▶ **Passage provided**:
===============
Advantages/disadvantages of PCI:

- Slightly lower latency.
- Not usable with laptops.
- Not usable with any current Macs.
- PCI slots being gradually phased out in favor of PCI Express (not compatible). Within a few years, motherboards with legacy PCI slots will be more expensive, specialized boards as ISA-capable boards became several years ago.
- Devices with converters on the card itself are often prone to noise in some computers.


Advantages/disadvantages of PCI Express

- Latency comparable to PCI.
- Tons more bandwidth for devices with ludicrous numbers of channels.
- Not being phased out.
- Generally significantly more expensive than PCI or FireWire due to economies of scale.
- Still not easily connected to a laptop.


Advantages/disadvantages of FireWire:

- Easily connected to almost any computer, including laptops.
- Robust against obsolescence by virtue of having bridges to most modern bus architectures.
- Slightly higher latency (minimum is on the order of 6 ms RTL) than PCI (minimum is on the order of 3 ms RTL). Note that an audible delay is about 30 ms RTL.
- Slightly higher CPU use than PCI (though not much).
- Converters are guaranteed to be outboard for better SNR.
- For maximum noise isolation, converters can be up to a kilometer away from the computer if desired (with appropriate optical FireWire transceivers and a long piece of fiber).
- Cheaper to implement than PCI Express, I believe.
===============
Write the next part of the comparison of PCI, PCI Express, and FireWire above, picking up right after its last line.
===============
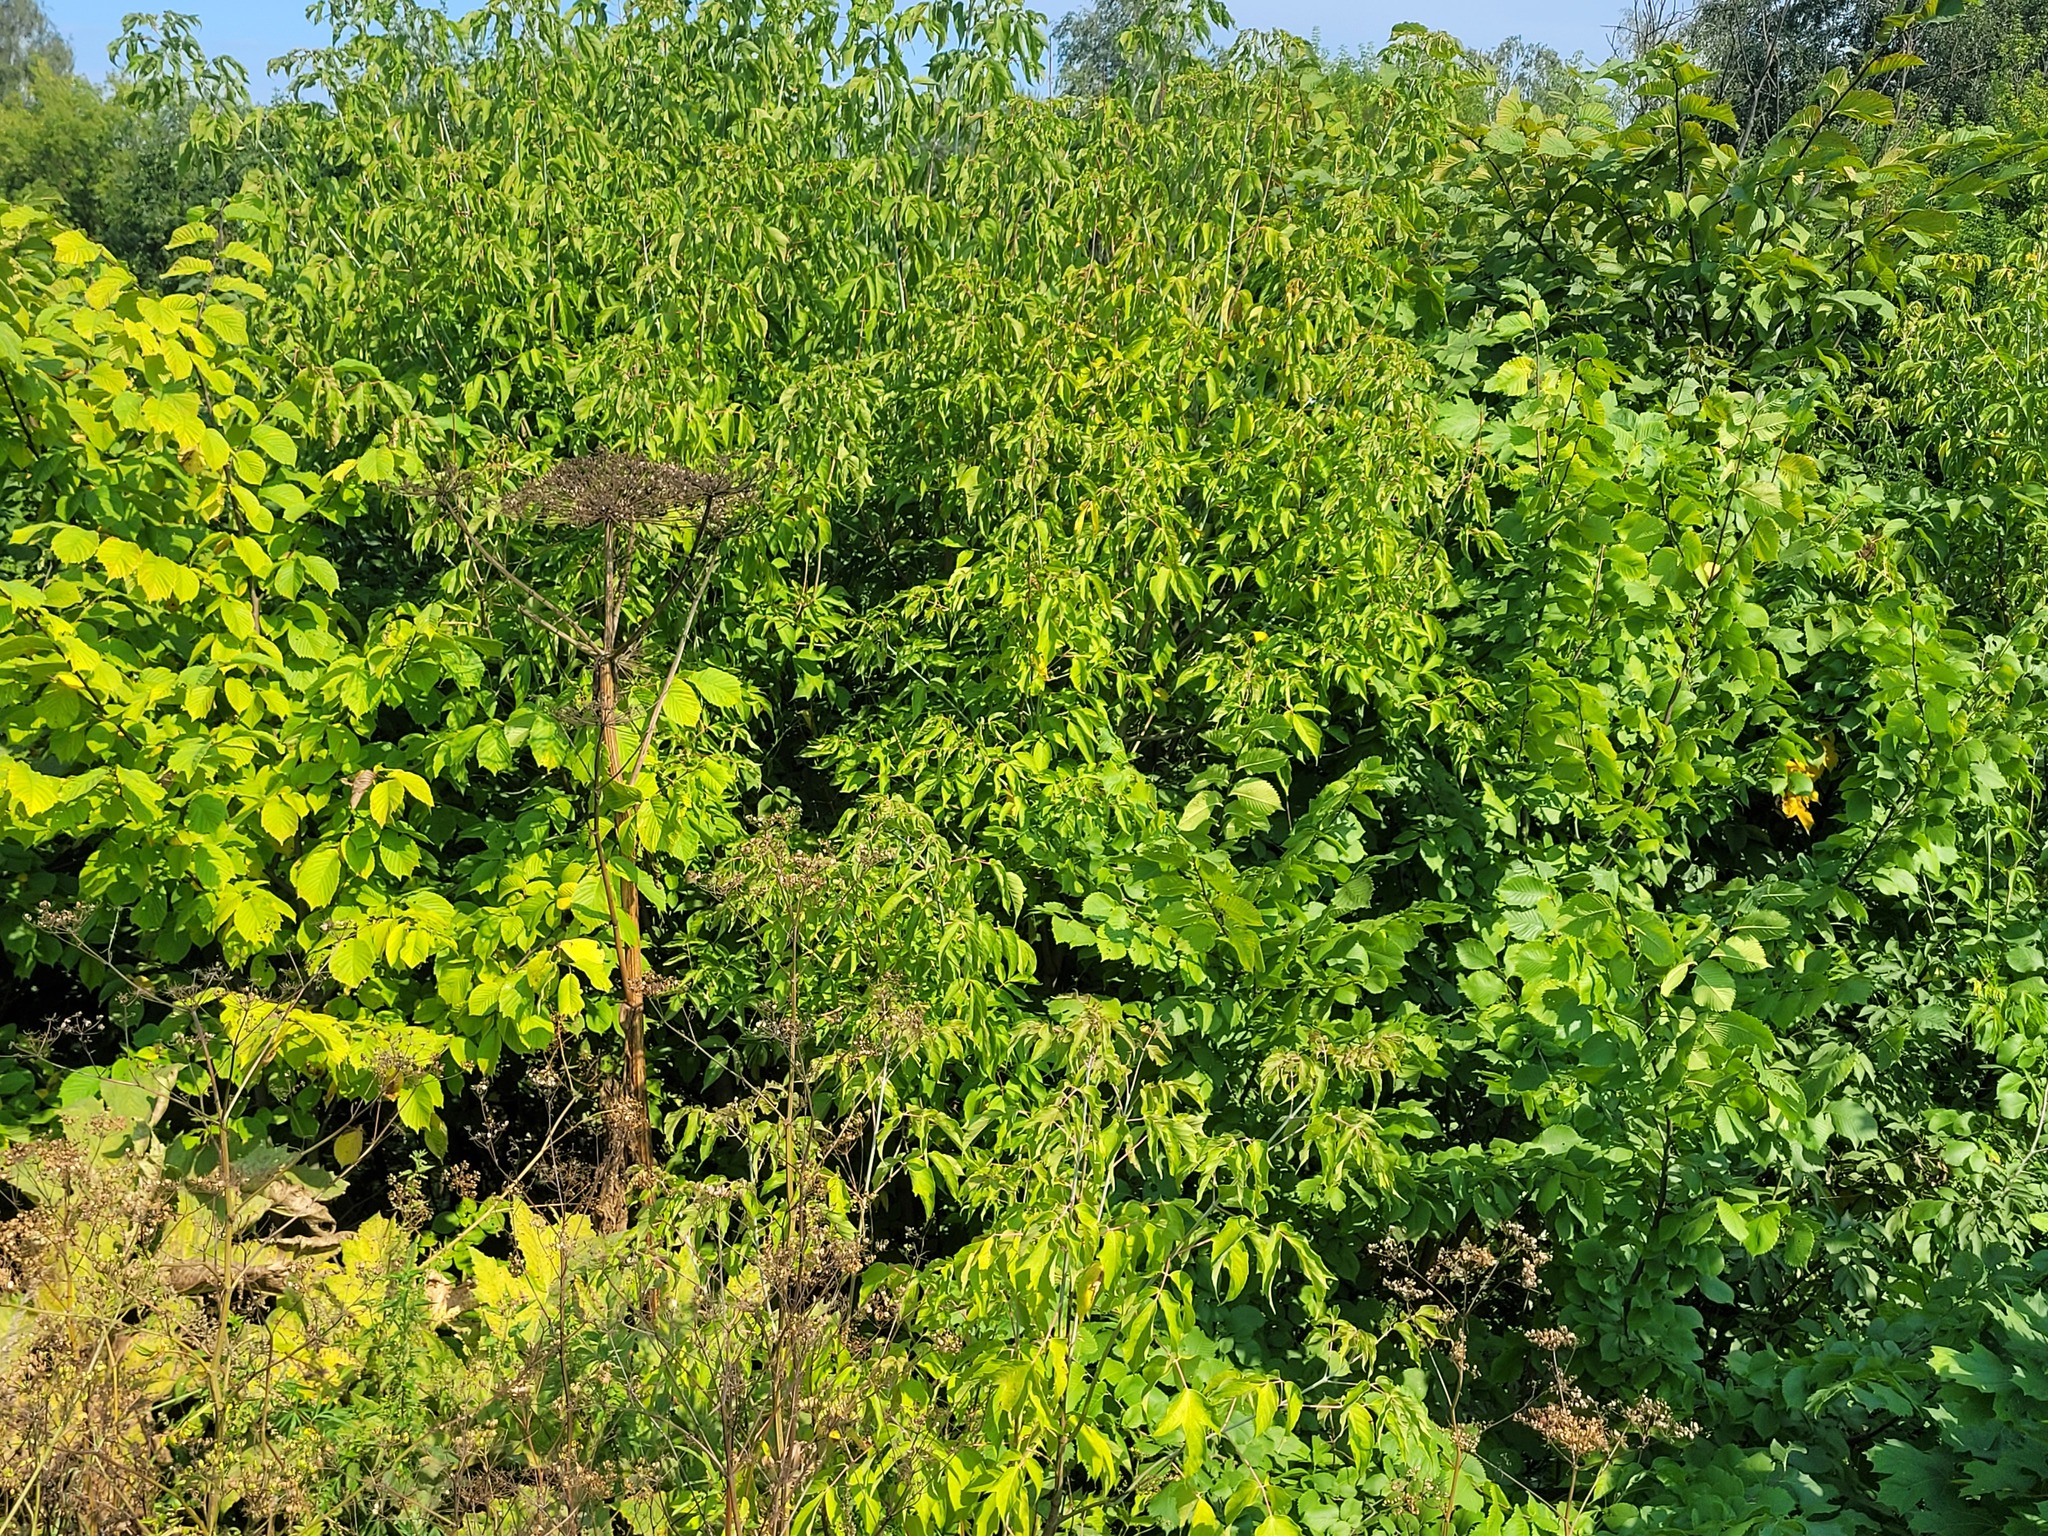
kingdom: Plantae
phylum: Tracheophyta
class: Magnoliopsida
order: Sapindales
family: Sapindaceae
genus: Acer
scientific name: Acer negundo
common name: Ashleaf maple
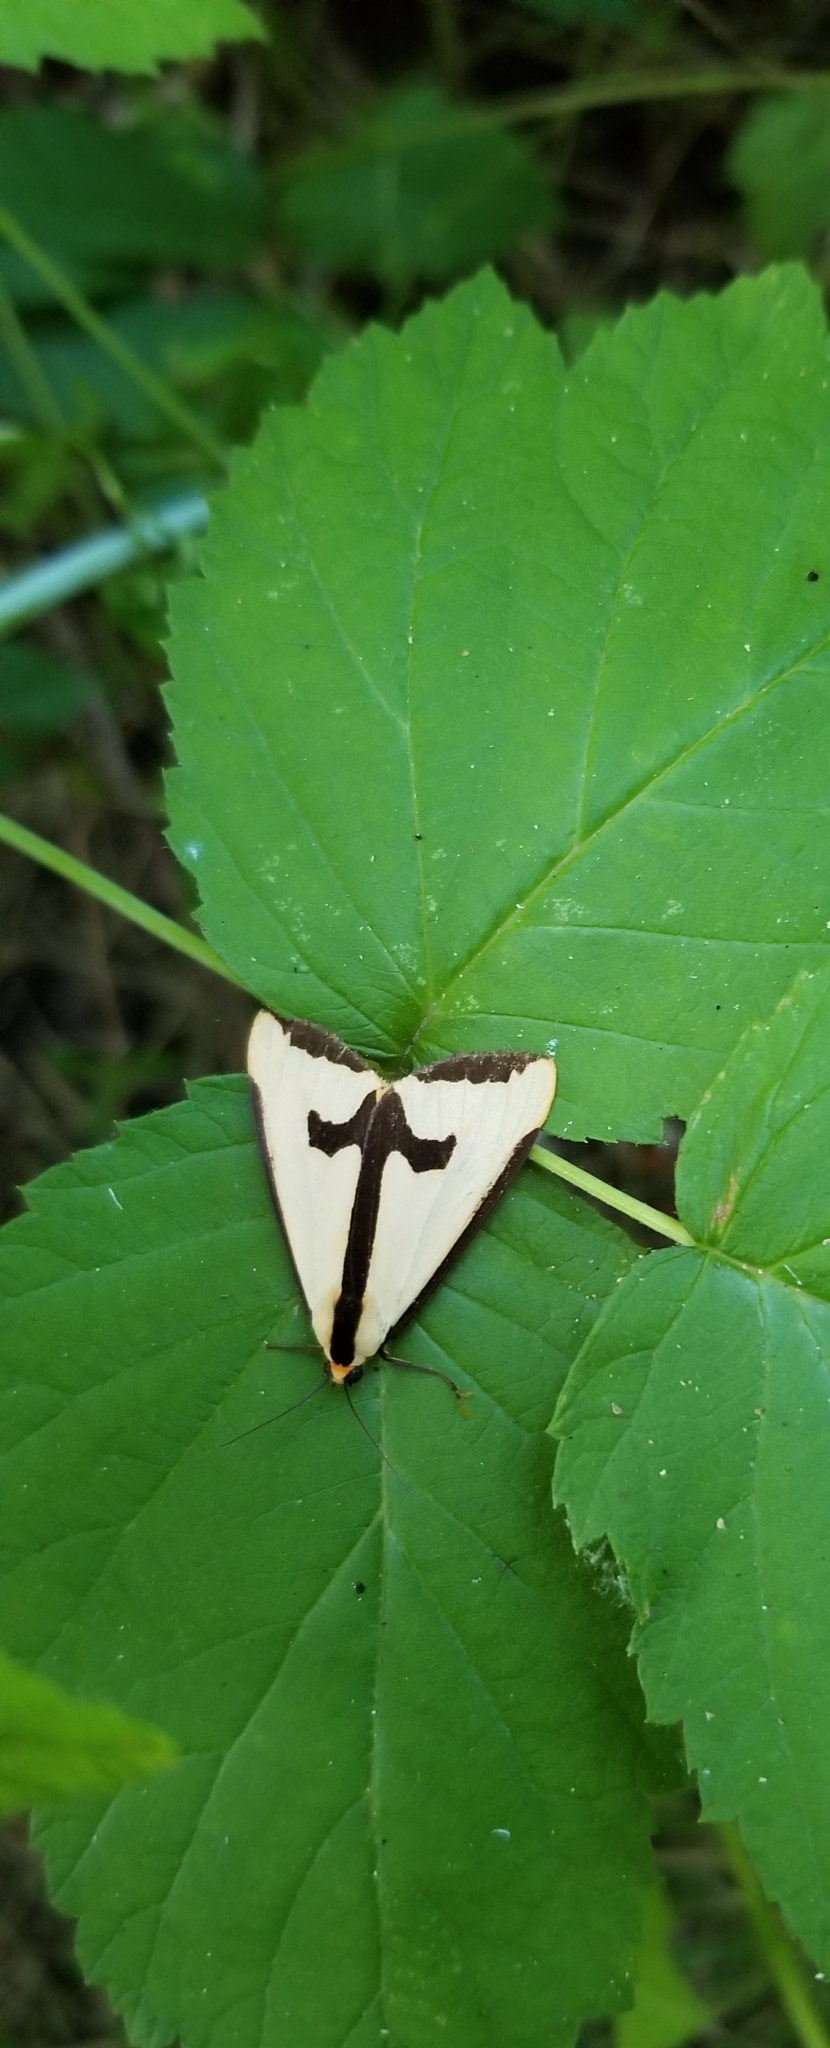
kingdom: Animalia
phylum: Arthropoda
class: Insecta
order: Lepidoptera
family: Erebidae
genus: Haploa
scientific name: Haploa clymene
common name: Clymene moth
===============
▶ **Answer to this problem**:
- Only a handful of silicon vendors, so the drivers are usually pretty solid since they only have to maintain compatibility with a few different pieces of silicon.
- The potential exists for routing individual streams of audio directly from one FireWire device to another without the computer even being involved. (I've seen demos of this with certain pieces of hardware, though I forget the vendor.) This makes it really interesting for use as a glorified routing switcher.


Advantages/disadvantages of USB:

- Cheap.
- Significantly higher CPU load than FireWire or PCI.
- More prone to dropouts because all of the data copying is done without the benefit of true DMA (unlike FireWire or PCI) by the already-taxed CPU. It only has to get behind a little bit to totally hose things.
- Significantly higher CPU load than FireWire or PCI.
- Limited number of channels. It isn't a very good idea to go above two, and eight is right at the limit of usable.
- Significantly higher CPU load than FireWire or PCI.
- Slightly higher latency than FireWire even if all other things like buffer size are equal.
- Significantly higher CPU load than FireWire or PCI.
- Buffer size might need to be higher on slower CPUs due to lack of DMA.
- Significantly higher CPU load than FireWire or PCI.
- Lots of cases where the isoch pipe can go away.
- Significantly higher CPU load than FireWire or PCI.
- Lots and lots of buggy USB devices that don't properly conform to the USB Audio Class spec and thus often don't quite work consistently.
- Did I mention that it has significantly higher CPU load than FireWire or PCI?
- Limited power availability means no possibility of a bus-powered interface with usable phantom power.
- Oh, yes, and significantly higher CPU load than FireWire or PCI.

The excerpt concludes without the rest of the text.